INFORMATION PROVIDED:
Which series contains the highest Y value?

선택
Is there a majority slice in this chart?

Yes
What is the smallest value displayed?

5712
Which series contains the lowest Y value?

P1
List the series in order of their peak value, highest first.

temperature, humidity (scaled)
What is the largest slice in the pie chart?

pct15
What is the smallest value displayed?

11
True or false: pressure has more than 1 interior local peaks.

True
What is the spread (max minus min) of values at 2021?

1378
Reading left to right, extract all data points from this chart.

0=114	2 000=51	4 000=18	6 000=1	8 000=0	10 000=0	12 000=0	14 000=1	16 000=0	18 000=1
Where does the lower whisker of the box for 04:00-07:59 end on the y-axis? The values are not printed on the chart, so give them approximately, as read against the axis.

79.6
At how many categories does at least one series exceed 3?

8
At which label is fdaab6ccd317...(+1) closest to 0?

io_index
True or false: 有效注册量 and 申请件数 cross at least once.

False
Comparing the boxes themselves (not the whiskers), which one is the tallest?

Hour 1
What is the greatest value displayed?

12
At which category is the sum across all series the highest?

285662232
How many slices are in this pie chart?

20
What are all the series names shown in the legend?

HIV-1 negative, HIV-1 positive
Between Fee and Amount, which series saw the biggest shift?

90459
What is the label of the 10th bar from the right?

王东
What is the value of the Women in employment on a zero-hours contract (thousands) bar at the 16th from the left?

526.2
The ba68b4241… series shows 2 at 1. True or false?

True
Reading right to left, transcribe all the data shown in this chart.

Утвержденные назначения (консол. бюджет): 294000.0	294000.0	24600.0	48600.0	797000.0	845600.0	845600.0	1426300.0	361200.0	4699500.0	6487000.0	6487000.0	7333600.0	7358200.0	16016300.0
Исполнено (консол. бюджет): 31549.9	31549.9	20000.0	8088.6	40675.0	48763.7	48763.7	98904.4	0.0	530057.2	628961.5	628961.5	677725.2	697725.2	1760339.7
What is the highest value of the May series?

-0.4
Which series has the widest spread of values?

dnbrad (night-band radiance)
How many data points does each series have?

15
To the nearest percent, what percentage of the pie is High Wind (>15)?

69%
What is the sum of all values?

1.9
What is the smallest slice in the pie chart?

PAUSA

DESCRIPTION OF THE TASK:
Starting with the line that contains "dnbrad (night-band radiance)" and going on through the end of the listing, format those lines as a numbered list with the blank lines left out.

ANSWER SECTION:
1. dnbrad (night-band radiance)
2. How many data points does each series have?
3. 15
4. To the nearest percent, what percentage of the pie is High Wind (>15)?
5. 69%
6. What is the sum of all values?
7. 1.9
8. What is the smallest slice in the pie chart?
9. PAUSA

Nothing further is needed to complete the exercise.